Without 'standardised' core holidays, no holiday playschemes, children's clubs, activity weeks, sports camps, music courses, activities at the leisure centre, special events in the parks etc etc etc would run - because there would never be an economic number of children available for them.

So unless you have a nanny, childminder or only use relatives for childcare, then a dispersal of the holidays would leave an enormous number of weeks to cover, with nothing to cover them.

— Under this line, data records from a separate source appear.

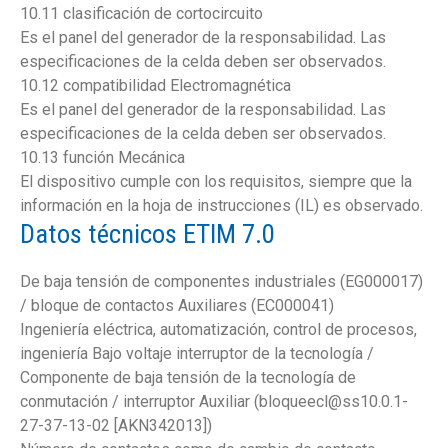
10.11 clasificación de cortocircuito
Es el panel del generador de la responsabilidad. Las
especificaciones de la celda deben ser observados.
10.12 compatibilidad Electromagnética
Es el panel del generador de la responsabilidad. Las
especificaciones de la celda deben ser observados.
10.13 función Mecánica
El dispositivo cumple con los requisitos, siempre que la
información en la hoja de instrucciones (IL) es observado.
Datos técnicos ETIM 7.0
De baja tensión de componentes industriales (EG000017)
/ bloque de contactos Auxiliares (EC000041)
Ingeniería eléctrica, automatización, control de procesos,
ingeniería Bajo voltaje interruptor de la tecnología /
Componente de baja tensión de la tecnología de
conmutación / interruptor Auxiliar (bloqueecl@ss10.0.1-
27-37-13-02 [AKN342013])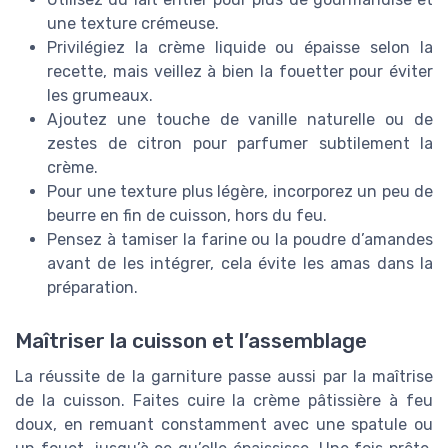
une texture crémeuse.
Privilégiez la crème liquide ou épaisse selon la
recette, mais veillez à bien la fouetter pour éviter
les grumeaux.
Ajoutez une touche de vanille naturelle ou de
zestes de citron pour parfumer subtilement la
crème.
Pour une texture plus légère, incorporez un peu de
beurre en fin de cuisson, hors du feu.
Pensez à tamiser la farine ou la poudre d’amandes
avant de les intégrer, cela évite les amas dans la
préparation.
Maîtriser la cuisson et l’assemblage
La réussite de la garniture passe aussi par la maîtrise
de la cuisson. Faites cuire la crème pâtissière à feu
doux, en remuant constamment avec une spatule ou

Even as a teacher, I use some holiday childcare / courses - they are brilliant for the days / weeks when i have to prepare / clear classrooms, plan for next year etc. My children benefit hugely from county / nationwide courses in their 'things'. They also benefit hegely from term-time extracurricular groups - dance, sport, music - which again would be hugely disrupted by every school being different, or 20% of the children being off for any given week. They compete in events which are planned to take place in school half terms, when school facilities are available for hire and pupils from masses of different schools come together.

I would support an absolutely standardised dispersal of holidays - so a shorter and slightly earlier summer break, 2 weeks for half term in October, maybe 3 weeks at Easter or a 2 week May break if all external exams were moved. I would not support a free for all in which different schools set different holidays, or in which very short breaks were distributed throughout the year in a scattergun fashion.

cantkeepawayforever · 03/08/2017 10:12

As a teacher, having 'a 6 week break' is not what keeps me in the profession. However, having 'holidays that coincide, by and large, with my children's' IS something that I value about my chosen career, and without it the career (which is my second, much less well-paid and lower status than my first) would seem much less attractive to me.